In Gran Torino, a Hmong shaman does a reading on Walt and tells him he is "not at peace." Cheney, on the other hand, "appeared relaxed" during his interview with the Washington Times -- even when pressed on the Bush administration's use of torture. "I feel very good about what we did," he said. "I think it was the right thing to do."

Waterboarding, stress positions, hooding, and prolonged sleep deprivation are not torture because, well, because the vice president says they are not (and was able to strong-arm the Justice Department into agreeing). "I don't believe it was torture," Cheney said. "I thought the techniques were reasonable."

Reasonable? Remember, these are techniques originally used to train American soldiers how to resist abusive interrogations by enemies who refuse to follow the Geneva Conventions. Carl Levin, chairman of the Armed Services Committee, which last week released a bipartisan report on the abuse of detainees in U.S. custody, said the Bush administration's adoption of these techniques was a "particularly disturbing part of the story."

Or as Gen. David Petraeus put it: "What sets us apart from our enemies in this fight... is how we behave. In everything we do, we must observe the standards and values that dictate that we treat noncombatants and detainees with dignity and respect."

And Alberto Mora, the former Navy general counsel, told Levin's committee that "there are serving U.S. flag-rank officers who maintain that the first and second identifiable causes of U.S. combat deaths in Iraq -- as judged by their effectiveness in recruiting insurgent fighters into combat -- are, respectively, the symbols of Abu Ghraib and Guantánamo."

But Cheney utterly refuses to consider the cost to our national security - and to our moral authority in the world -- that his approach has exacted. Indeed, he defends it as "moral" and "ethical." "I think it would have been unethical or immoral for us not to do everything we could in order to protect the nation."

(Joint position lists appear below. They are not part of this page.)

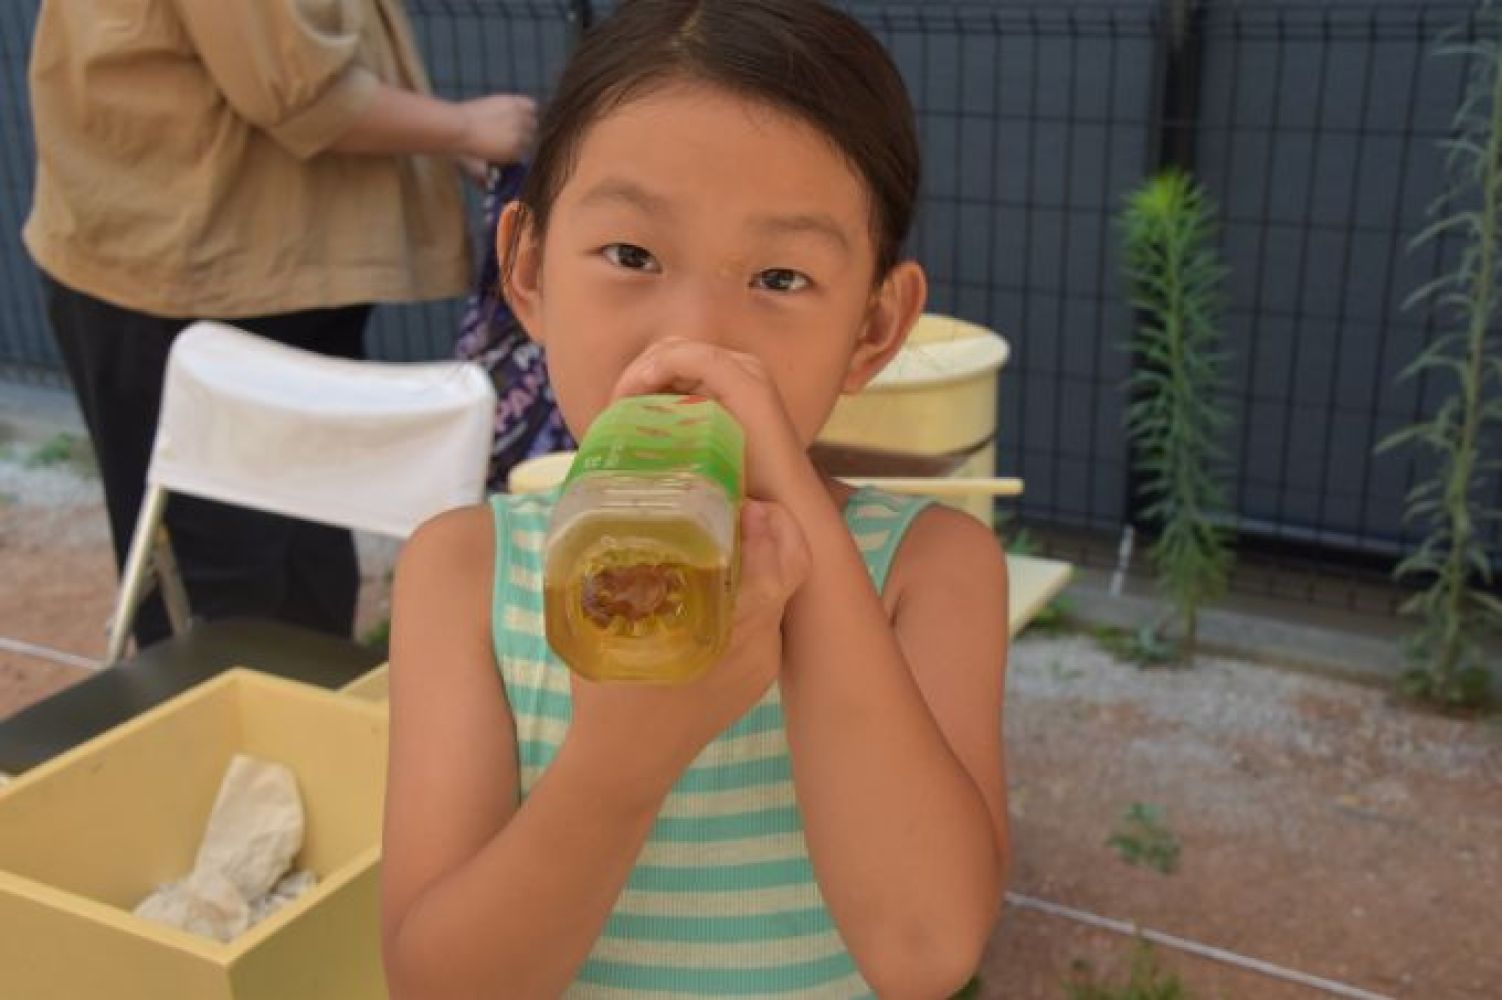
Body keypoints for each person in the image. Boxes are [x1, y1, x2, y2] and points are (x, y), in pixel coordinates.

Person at [381, 1, 1012, 996]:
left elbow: (925, 949)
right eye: (631, 256)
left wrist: (798, 527)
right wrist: (620, 763)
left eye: (779, 275)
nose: (692, 335)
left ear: (872, 329)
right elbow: (438, 982)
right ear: (528, 271)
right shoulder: (462, 569)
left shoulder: (929, 571)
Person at [22, 0, 536, 648]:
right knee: (229, 595)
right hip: (191, 280)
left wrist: (436, 131)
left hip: (257, 260)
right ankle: (229, 735)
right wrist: (461, 127)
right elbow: (298, 95)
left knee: (303, 566)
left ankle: (301, 724)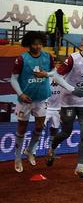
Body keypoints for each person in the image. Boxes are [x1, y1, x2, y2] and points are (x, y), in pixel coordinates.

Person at [47, 34, 83, 178]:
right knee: (66, 132)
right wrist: (72, 89)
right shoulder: (73, 59)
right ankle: (52, 148)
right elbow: (57, 76)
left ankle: (80, 167)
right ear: (82, 46)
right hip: (69, 102)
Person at [10, 31, 55, 172]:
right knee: (22, 128)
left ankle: (29, 150)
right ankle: (17, 158)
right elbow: (13, 79)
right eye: (35, 44)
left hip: (42, 99)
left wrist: (46, 74)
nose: (38, 46)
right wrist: (21, 93)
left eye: (40, 43)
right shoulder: (22, 59)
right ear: (29, 44)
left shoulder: (48, 57)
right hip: (25, 100)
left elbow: (55, 73)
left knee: (39, 127)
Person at [43, 64, 63, 153]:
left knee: (55, 130)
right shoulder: (47, 80)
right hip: (47, 108)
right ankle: (33, 151)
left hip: (58, 109)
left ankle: (51, 151)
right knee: (40, 127)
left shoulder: (64, 80)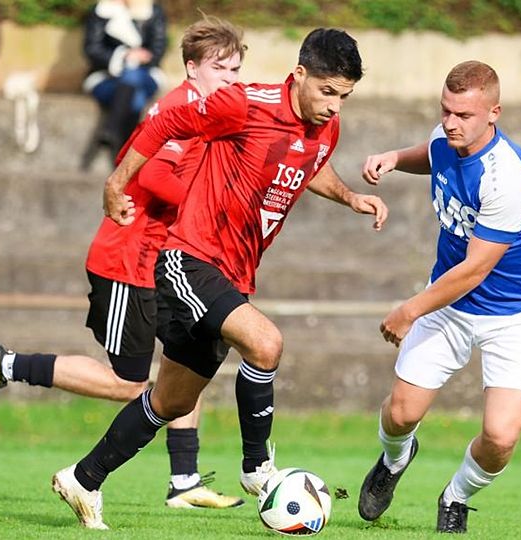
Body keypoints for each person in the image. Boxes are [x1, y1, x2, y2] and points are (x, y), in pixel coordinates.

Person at [51, 28, 388, 530]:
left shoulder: (325, 126)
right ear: (299, 75)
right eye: (327, 92)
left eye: (345, 96)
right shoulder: (244, 104)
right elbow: (167, 121)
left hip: (235, 272)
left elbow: (310, 163)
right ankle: (258, 468)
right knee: (266, 343)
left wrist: (351, 197)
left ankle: (83, 478)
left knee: (171, 400)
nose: (335, 106)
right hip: (189, 259)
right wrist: (116, 181)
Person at [0, 16, 250, 511]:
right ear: (191, 68)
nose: (230, 79)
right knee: (129, 383)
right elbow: (156, 176)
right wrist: (207, 205)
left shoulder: (205, 111)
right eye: (220, 68)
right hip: (129, 260)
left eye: (236, 69)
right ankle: (8, 364)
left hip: (162, 261)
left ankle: (184, 480)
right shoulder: (181, 107)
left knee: (189, 359)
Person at [355, 61, 521, 534]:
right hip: (450, 307)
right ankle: (394, 460)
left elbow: (475, 270)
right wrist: (394, 158)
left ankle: (456, 496)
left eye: (463, 115)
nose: (450, 122)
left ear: (494, 113)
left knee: (501, 437)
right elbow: (433, 153)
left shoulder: (508, 178)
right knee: (400, 414)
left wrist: (409, 310)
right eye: (445, 110)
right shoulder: (447, 137)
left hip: (515, 315)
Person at [82, 0, 168, 161]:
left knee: (133, 75)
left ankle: (111, 130)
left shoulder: (152, 11)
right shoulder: (101, 11)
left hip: (146, 75)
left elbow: (158, 49)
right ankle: (126, 154)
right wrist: (123, 56)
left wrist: (138, 58)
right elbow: (91, 49)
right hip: (106, 78)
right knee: (136, 97)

Cheney, of course, has no problem making stuff up - including stuff about the effectiveness of torture: "Did it produce the desired results?," he asks. "I think it did."

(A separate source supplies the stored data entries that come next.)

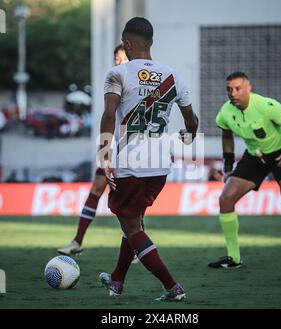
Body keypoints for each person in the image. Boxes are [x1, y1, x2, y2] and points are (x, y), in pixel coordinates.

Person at [98, 17, 198, 301]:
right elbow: (191, 120)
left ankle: (172, 287)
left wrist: (105, 155)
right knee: (134, 222)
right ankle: (117, 280)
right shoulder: (173, 75)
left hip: (131, 163)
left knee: (131, 227)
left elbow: (108, 115)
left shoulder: (118, 73)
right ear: (150, 42)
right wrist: (189, 134)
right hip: (160, 166)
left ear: (127, 44)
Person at [208, 72, 281, 269]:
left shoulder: (266, 106)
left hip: (280, 154)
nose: (233, 93)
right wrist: (227, 167)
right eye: (229, 89)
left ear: (248, 88)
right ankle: (234, 259)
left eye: (237, 88)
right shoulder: (225, 112)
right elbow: (227, 137)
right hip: (255, 157)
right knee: (225, 199)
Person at [57, 45, 128, 256]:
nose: (117, 61)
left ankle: (134, 246)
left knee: (127, 201)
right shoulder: (115, 78)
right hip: (113, 146)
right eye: (116, 57)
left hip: (130, 149)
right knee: (97, 189)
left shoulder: (132, 81)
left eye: (121, 58)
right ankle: (77, 241)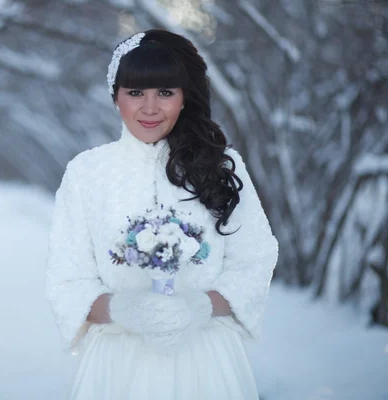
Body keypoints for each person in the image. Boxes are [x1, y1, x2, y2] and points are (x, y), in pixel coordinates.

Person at [45, 29, 279, 399]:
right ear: (115, 97)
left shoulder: (220, 165)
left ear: (185, 98)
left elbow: (254, 258)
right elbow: (68, 279)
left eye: (166, 92)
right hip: (117, 364)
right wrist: (124, 310)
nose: (150, 108)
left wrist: (201, 307)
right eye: (135, 93)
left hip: (205, 361)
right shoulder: (86, 172)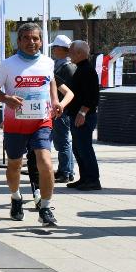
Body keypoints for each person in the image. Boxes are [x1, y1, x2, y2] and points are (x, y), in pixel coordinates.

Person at [0, 22, 74, 227]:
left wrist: (55, 101)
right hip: (15, 123)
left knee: (45, 163)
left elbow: (51, 81)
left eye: (35, 38)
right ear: (19, 41)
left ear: (41, 41)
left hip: (41, 121)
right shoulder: (9, 64)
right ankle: (16, 198)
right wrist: (7, 99)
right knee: (15, 165)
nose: (31, 42)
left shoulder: (47, 62)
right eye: (26, 38)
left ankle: (45, 208)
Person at [65, 40, 102, 191]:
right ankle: (85, 178)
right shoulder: (81, 68)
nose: (69, 54)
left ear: (80, 53)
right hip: (77, 115)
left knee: (84, 148)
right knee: (78, 148)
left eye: (71, 51)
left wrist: (82, 113)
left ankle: (93, 180)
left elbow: (92, 96)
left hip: (84, 116)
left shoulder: (87, 70)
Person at [50, 35, 77, 183]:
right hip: (64, 109)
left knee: (63, 141)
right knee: (64, 141)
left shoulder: (65, 67)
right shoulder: (67, 65)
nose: (53, 50)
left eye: (55, 47)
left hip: (62, 110)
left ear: (62, 49)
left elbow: (67, 91)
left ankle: (65, 172)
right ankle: (67, 170)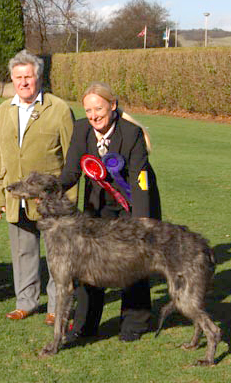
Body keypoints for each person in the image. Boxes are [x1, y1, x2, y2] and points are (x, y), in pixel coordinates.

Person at [59, 81, 161, 342]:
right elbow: (71, 172)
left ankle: (134, 323)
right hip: (98, 207)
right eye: (89, 110)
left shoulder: (131, 133)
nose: (93, 116)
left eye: (99, 109)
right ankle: (84, 325)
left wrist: (140, 225)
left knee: (133, 262)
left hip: (134, 201)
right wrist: (51, 188)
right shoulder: (81, 129)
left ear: (113, 106)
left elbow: (140, 179)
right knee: (91, 265)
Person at [0, 50, 76, 325]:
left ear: (38, 77)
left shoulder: (58, 108)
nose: (24, 82)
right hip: (16, 196)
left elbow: (72, 156)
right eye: (18, 77)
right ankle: (26, 302)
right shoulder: (2, 112)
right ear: (12, 79)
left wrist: (69, 200)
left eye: (29, 76)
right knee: (23, 251)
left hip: (52, 201)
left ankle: (57, 306)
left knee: (57, 255)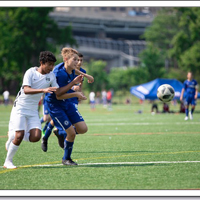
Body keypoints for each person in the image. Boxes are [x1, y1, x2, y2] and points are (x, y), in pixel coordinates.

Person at [3, 51, 59, 169]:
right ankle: (8, 161)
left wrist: (73, 86)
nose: (51, 67)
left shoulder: (51, 75)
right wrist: (43, 90)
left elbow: (57, 91)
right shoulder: (30, 72)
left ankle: (13, 134)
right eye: (49, 64)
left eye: (53, 65)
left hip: (33, 110)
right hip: (20, 108)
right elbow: (26, 90)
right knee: (20, 135)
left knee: (36, 137)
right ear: (41, 63)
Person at [44, 47, 93, 165]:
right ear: (66, 59)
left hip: (67, 102)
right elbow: (59, 96)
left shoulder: (70, 68)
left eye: (78, 60)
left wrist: (86, 76)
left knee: (83, 129)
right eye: (75, 60)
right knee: (71, 133)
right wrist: (76, 92)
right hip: (55, 105)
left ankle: (61, 133)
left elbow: (76, 71)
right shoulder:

The Armed Services Committee has another view. Its bipartisan report was highly critical of the information obtained through enhanced interrogation methods, noting that they were similar to Chinese Communist techniques regularly employed to obtain false confessions.

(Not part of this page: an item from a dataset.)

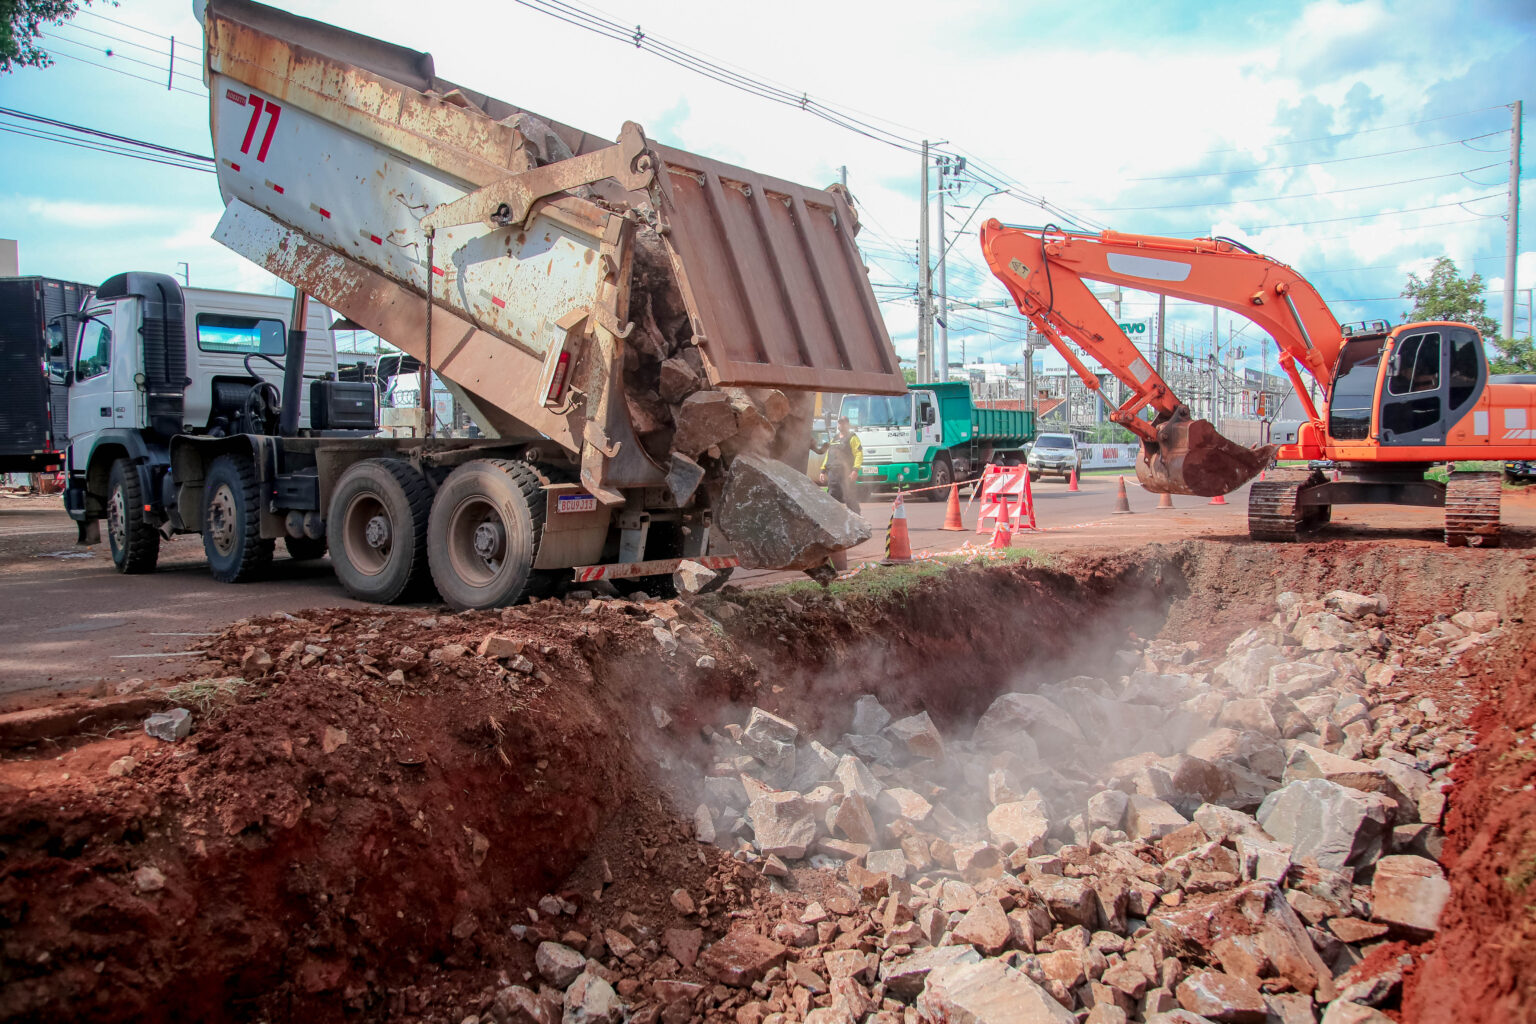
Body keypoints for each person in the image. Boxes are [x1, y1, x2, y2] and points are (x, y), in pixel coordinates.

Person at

A quick recap of The World According to Dick: the ends justify the means, the invasion of Iraq was right (even though the justification for it was wrong), Guantanamo is a "first-rate facility" that should remain open until "the end of the war on terror" (though, he admits, "nobody knows" when that will be). What this reveals is an abiding, unshakable belief in the use of hard power.

At the beginning of Gran Torino, Walt Kowalski clearly feels the same way. He's quick to pull a gun and has no problem using his fists and the heel of his shoe to make a point. ""I blow a hole in your face and sleep like a baby," he tells one troublemaker.

But as his tough guy methods ignite a cycle of escalating violence, Walt rethinks his approach. I don't want to give away the ending, but suffice it to say that its take on vengeance and violence as the ultimate answers is not what you might expect from Dirty Harry.

Perhaps Walt's more nuanced take on violence is a result of his blood-soaked experiences as a soldier in Korea. Cheney, like Bush, like Rumsfeld, like Rove, and like so many of their fellow chickenhawks -- have a far more theoretical approach to war and its ravages.

The Bushies have always had a detached response to the human cost of their policies - be it the unwillingness to attend military funerals, the head-in-the-sand treatment of injured veterans, or the fly-over handling of Katrina's aftermath. Walt has killed and watched his friends be killed - and has spent his life haunted by both. On closer inspection, his "sleep like a baby" boast is revealed as false bravado. Cheney's insistence that he "feels good" about what he has done rings chillingly true.

Gran Torino, in some ways, is Eastwood's mea culpa for Dirty Harry. I won't hold my breath waiting for any such contrition from Cheney.